What is being asked ->
Say how many lines of the listing below include the string "історії" and add nothing else.

━━━ The data ━━━

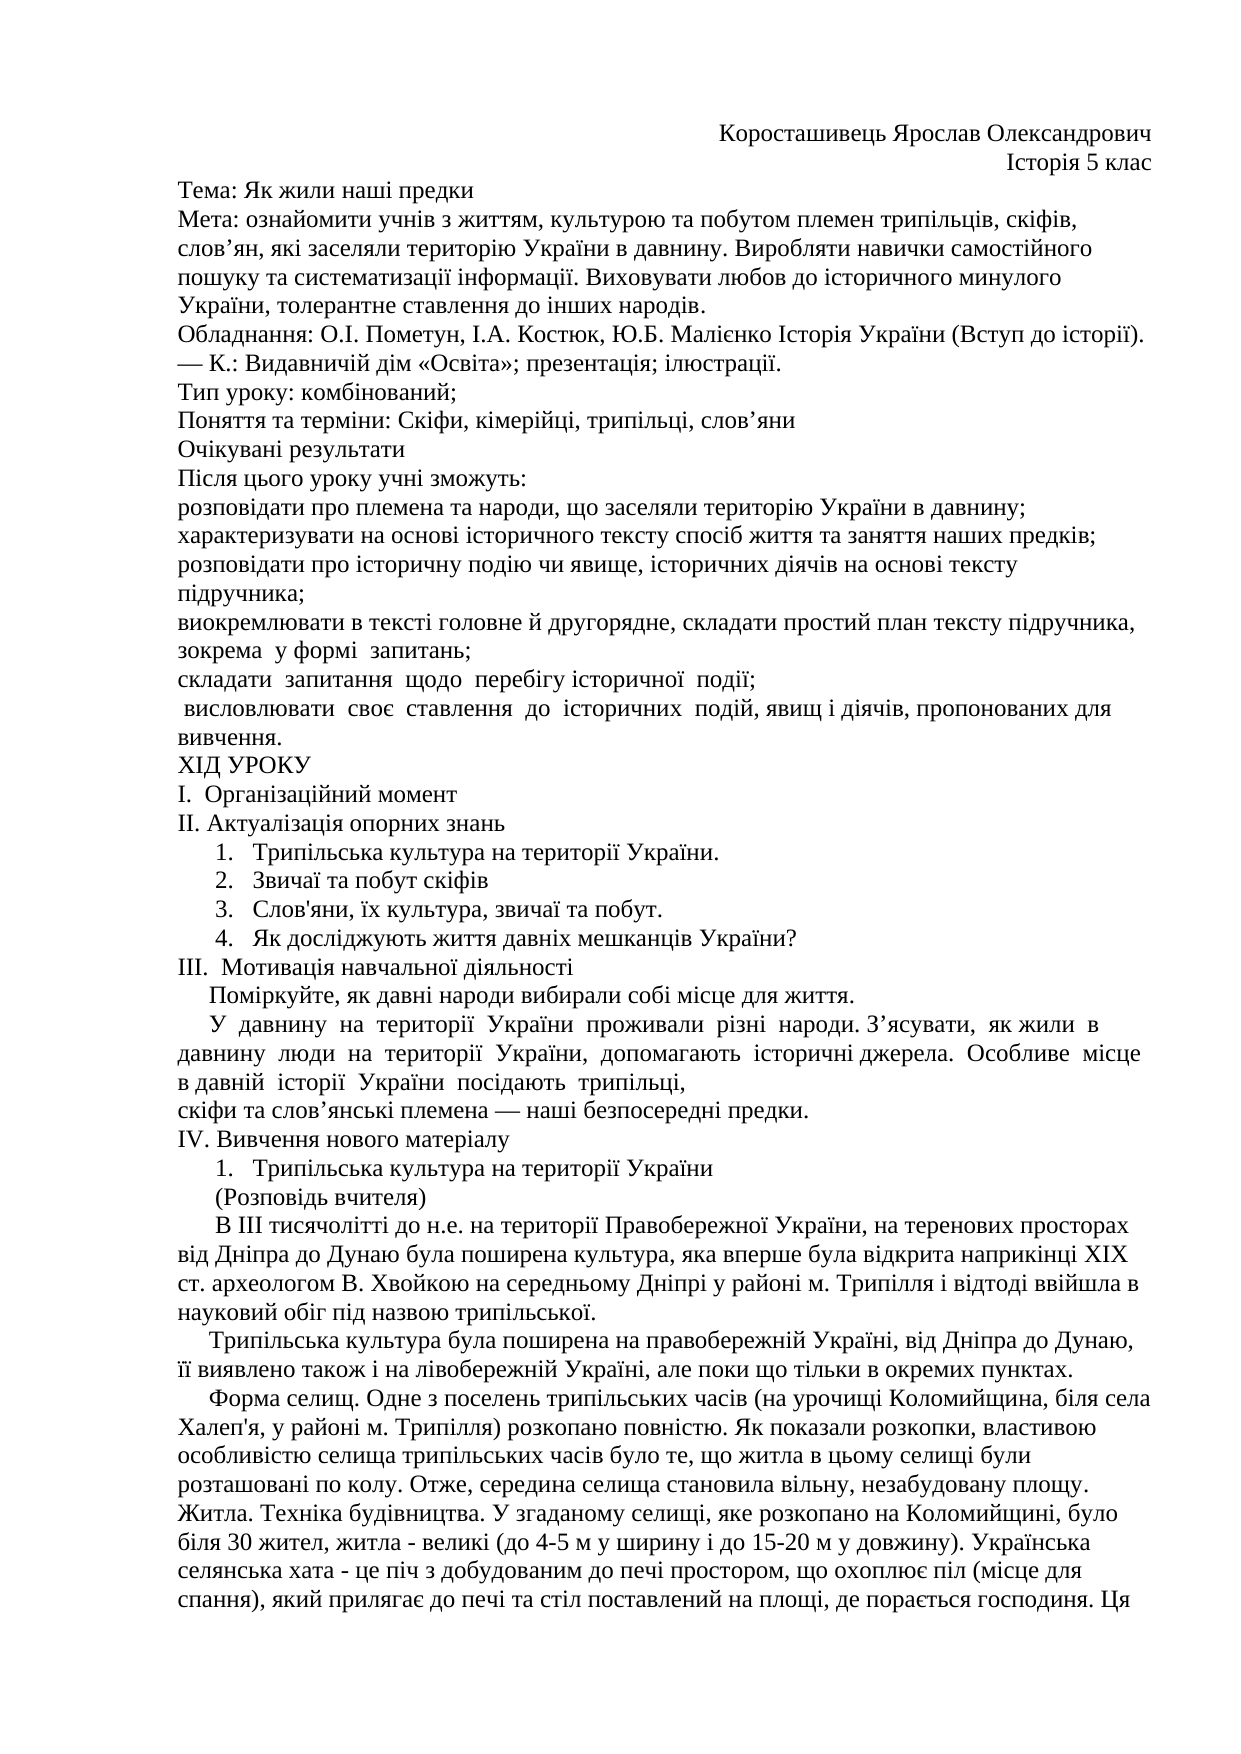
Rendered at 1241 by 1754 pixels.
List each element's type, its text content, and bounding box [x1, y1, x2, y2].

text В III тисячолітті до н.е. на території Правобережної України, на теренових просторах від Дніпра до Дунаю була поширена культура, яка вперше була відкрита наприкінці XIX ст. археологом В. Хвойкою на середньому Дніпрі у районі м. Трипілля і відтоді ввійшла в науковий обіг під назвою трипільської. [177, 1211, 1152, 1326]
text виокремлювати в тексті головне й другорядне, складати простий план тексту підручника, зокрема у формі запитань; [177, 607, 1152, 664]
text Трипільська культура була поширена на правобережній Україні, від Дніпра до Дунаю, її виявлено також і на лівобережній Україні, але поки що тільки в окремих пунктах. [177, 1326, 1152, 1383]
text Обладнання: О.І. Пометун, І.А. Костюк, Ю.Б. Малієнко Історія України (Вступ до історії). — К.: Видавничій дім «Освіта»; презентація; ілюстрації. [177, 319, 1152, 377]
text (Розповідь вчителя) [215, 1182, 1152, 1211]
text ІІІ. Мотивація навчальної діяльності [177, 952, 1152, 981]
text складати запитання щодо перебігу історичної події; [177, 664, 1152, 693]
text Мета: ознайомити учнів з життям, культурою та побутом племен трипільців, скіфів, слов’ян, які заселяли територію України в давнину. Виробляти навички самостійного пошуку та систематизації інформації. Виховувати любов до історичного минулого України, толерантне ставлення до інших народів. [177, 204, 1152, 319]
list Трипільська культура на території України. [215, 837, 1152, 866]
text скіфи та слов’янські племена — наші безпосередні предки. [177, 1096, 1152, 1124]
text розповідати про історичну подію чи явище, історичних діячів на основі тексту підручника; [177, 549, 1152, 607]
text розповідати про племена та народи, що заселяли територію України в давнину; [177, 492, 1152, 521]
text У давнину на території України проживали різні народи. З’ясувати, як жили в давнину люди на території України, допомагають історичні джерела. Особливе місце в давній історії України посідають трипільці, [177, 1009, 1152, 1096]
text Поміркуйте, як давні народи вибирали собі місце для життя. [177, 981, 1152, 1009]
list Трипільська культура на території України [215, 1153, 1152, 1182]
text ІІ. Актуалізація опорних знань [177, 808, 1152, 837]
text Тема: Як жили наші предки [177, 176, 1152, 204]
text Тип уроку: комбінований; [177, 377, 1152, 406]
text Очікувані результати [177, 434, 1152, 463]
text ІV. Вивчення нового матеріалу [177, 1124, 1152, 1153]
text Історія 5 клас [177, 147, 1152, 176]
text характеризувати на основі історичного тексту спосіб життя та заняття наших предків; [177, 521, 1152, 549]
text Поняття та терміни: Скіфи, кімерійці, трипільці, слов’яни [177, 406, 1152, 434]
text Коросташивець Ярослав Олександрович [177, 118, 1152, 147]
text ХІД УРОКУ [177, 751, 1152, 779]
text Після цього уроку учні зможуть: [177, 463, 1152, 492]
list Звичаї та побут скіфів [215, 866, 1152, 894]
list Як досліджують життя давніх мешканців України? [215, 923, 1152, 952]
text висловлювати своє ставлення до історичних подій, явищ і діячів, пропонованих для вивчення. [177, 693, 1152, 751]
text І. Організаційний момент [177, 779, 1152, 808]
list Слов'яни, їх культура, звичаї та побут. [215, 894, 1152, 923]
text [177, 1383, 1152, 1613]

━━━

Reply to the exercise ->
2